The results speaks for themselves.
Firstly, Gakpo has
started 28 of PSV’s 32 games in all competitions since April and been available for selection for the other four. His output in those games has also increased.
His goals scored per 90 minutes has increased steadily over the past three seasons, while his assists provided per 90 minutes has risen dramatically. He ranks top for both goals and assists in the Eredivisie this season – nobody else in a major league tops both.
“What we see in the data is that he has become way more efficient in the last part of the game. That is now coming out. It is incredible how he has developed himself in the last year. There were signs last season but the world did not see it.
"They are seeing it now.”
Gakpo and Vrielink saw it first because they have their own metrics by which they judge the player’s progress.
"We do not focus on goals and assists, we focus on the amount of chances that he needs to create from his position. That is the key aspect,” Vrielink explains.
“We start with eight as a winger, not including free-kicks or set plays. Can you create eight chances? The ball might not even come but if you make the perfect run and if the ball is given then you are one-on-one with the goalkeeper, for me, that is a chance.
“At the beginning, he could not get that eight. Now we are at 12. Against Feyenoord, he had three assists and one goal but that does not surprise me if you are creating 12 chances per game. By focusing on the chances, you are focusing on the process.”

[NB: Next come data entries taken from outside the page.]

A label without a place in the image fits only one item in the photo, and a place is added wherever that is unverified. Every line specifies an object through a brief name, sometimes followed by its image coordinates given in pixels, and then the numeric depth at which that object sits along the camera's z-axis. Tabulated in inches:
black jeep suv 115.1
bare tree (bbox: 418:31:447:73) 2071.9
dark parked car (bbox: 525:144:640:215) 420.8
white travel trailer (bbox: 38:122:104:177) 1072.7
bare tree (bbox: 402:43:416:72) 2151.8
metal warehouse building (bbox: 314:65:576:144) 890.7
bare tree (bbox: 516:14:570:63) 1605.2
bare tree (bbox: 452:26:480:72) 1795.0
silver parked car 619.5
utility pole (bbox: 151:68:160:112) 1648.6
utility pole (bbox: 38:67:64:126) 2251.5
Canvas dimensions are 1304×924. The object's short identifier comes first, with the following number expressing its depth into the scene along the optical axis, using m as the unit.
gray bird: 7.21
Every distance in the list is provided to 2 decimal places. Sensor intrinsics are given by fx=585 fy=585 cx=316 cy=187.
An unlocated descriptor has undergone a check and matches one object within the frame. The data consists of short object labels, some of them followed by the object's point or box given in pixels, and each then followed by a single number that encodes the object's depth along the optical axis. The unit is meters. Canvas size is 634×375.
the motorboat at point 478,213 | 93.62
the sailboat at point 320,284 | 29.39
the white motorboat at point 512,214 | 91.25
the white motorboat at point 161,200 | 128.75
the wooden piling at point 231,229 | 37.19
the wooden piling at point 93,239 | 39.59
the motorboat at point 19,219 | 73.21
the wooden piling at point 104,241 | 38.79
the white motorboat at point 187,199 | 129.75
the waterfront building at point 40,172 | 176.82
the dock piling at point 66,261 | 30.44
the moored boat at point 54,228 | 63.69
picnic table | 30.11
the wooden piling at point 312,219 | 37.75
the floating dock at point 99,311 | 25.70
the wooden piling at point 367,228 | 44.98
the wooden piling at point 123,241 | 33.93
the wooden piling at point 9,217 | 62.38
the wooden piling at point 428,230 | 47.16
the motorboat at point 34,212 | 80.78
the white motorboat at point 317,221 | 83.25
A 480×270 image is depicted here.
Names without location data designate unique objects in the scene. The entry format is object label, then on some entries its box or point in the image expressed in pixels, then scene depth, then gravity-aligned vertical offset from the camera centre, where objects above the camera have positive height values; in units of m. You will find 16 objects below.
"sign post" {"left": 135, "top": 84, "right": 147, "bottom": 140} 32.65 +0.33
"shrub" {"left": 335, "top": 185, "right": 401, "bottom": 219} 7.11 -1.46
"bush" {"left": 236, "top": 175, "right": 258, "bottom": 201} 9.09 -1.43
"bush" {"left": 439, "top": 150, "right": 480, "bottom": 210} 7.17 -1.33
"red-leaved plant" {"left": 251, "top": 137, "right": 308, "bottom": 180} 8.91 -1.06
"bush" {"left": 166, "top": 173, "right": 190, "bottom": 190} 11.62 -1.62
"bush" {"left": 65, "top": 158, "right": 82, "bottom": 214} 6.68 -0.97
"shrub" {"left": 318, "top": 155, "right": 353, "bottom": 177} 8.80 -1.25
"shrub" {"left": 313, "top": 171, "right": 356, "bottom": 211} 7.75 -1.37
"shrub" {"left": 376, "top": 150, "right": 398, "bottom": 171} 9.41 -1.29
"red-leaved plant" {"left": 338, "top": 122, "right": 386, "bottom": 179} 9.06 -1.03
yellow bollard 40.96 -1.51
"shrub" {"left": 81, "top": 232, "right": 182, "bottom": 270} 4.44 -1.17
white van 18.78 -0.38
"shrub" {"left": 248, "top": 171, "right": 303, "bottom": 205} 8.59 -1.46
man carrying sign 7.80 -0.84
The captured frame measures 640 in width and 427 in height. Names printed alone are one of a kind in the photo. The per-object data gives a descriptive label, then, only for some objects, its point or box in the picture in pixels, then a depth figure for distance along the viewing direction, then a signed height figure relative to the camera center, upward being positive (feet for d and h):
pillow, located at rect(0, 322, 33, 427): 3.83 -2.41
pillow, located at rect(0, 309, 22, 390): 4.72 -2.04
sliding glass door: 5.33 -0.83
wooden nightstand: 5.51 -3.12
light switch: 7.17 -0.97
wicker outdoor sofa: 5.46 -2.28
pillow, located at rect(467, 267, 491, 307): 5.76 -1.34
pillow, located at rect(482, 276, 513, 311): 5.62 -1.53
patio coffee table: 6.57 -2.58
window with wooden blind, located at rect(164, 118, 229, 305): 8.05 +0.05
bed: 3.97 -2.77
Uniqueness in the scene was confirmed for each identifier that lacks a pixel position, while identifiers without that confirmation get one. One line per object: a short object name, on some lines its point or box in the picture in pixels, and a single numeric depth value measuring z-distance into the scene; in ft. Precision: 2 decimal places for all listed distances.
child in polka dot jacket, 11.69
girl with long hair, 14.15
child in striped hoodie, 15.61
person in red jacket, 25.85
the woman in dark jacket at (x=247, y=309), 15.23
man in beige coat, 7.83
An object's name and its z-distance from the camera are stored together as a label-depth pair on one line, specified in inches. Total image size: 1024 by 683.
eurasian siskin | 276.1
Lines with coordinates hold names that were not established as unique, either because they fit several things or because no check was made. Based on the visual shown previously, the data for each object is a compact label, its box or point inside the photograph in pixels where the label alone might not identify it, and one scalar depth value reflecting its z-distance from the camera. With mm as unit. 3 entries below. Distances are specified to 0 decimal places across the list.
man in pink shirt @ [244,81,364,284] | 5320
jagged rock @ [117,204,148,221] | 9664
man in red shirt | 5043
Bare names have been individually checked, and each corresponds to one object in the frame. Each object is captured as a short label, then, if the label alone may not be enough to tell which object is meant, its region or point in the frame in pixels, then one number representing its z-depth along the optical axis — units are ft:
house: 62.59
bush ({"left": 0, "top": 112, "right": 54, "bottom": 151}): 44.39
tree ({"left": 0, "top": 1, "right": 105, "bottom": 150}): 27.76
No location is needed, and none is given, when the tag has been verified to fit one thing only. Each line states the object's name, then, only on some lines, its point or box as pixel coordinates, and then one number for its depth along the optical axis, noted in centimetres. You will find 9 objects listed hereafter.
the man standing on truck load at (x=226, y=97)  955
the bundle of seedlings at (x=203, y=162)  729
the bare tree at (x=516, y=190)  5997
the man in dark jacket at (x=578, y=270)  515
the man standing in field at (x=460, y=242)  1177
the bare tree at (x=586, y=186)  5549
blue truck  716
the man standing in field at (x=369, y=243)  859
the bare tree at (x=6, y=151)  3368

It was this process that brought satisfaction when Gakpo headed the Netherlands in front against Senegal in their opening game of the World Cup. Frenkie de Jong curled the ball towards goal and Gakpo nipped in ahead of Edouard Mendy to score.
“That was a standout moment,” says Vrielink.
“It was a run from behind where he moved towards the goal. Everybody was running back. He was the only player who made that run in behind. It was 83 minutes. Everybody else on the pitch is moving backwards. He is the one guy who makes that run.
“This run is not out of nothing. We have trained this run many times. It is a basketball run, actually. In football we only talk about running behind but there are six different types of run and this is one of them. It is the perfect run, the perfect timing.
“Lionel Messi and Cristiano Ronaldo, all the top players, they are so good with their tactical runs still. They do the same things and they do it perfectly. There is a science behind it.
“Those are the goals that stay with you. If we see the things that we have been working on and then he scores from it, that is the job, that is what you want to see.”
Such is Cody Gakpo’s commitment to continuing to improve his game, expect to see a lot more of it at Liverpool, with the Reds reaching an agreement with PSV to sign him in January.
“What we are seeing now is not a surprise. Transfer speculation can affect a player but we have seen that every week his performance has been going up. That is important. If you see performance levels going up then he can play at any level.
“This guy is intelligent enough to get there.
“And together we will prepare him for it.”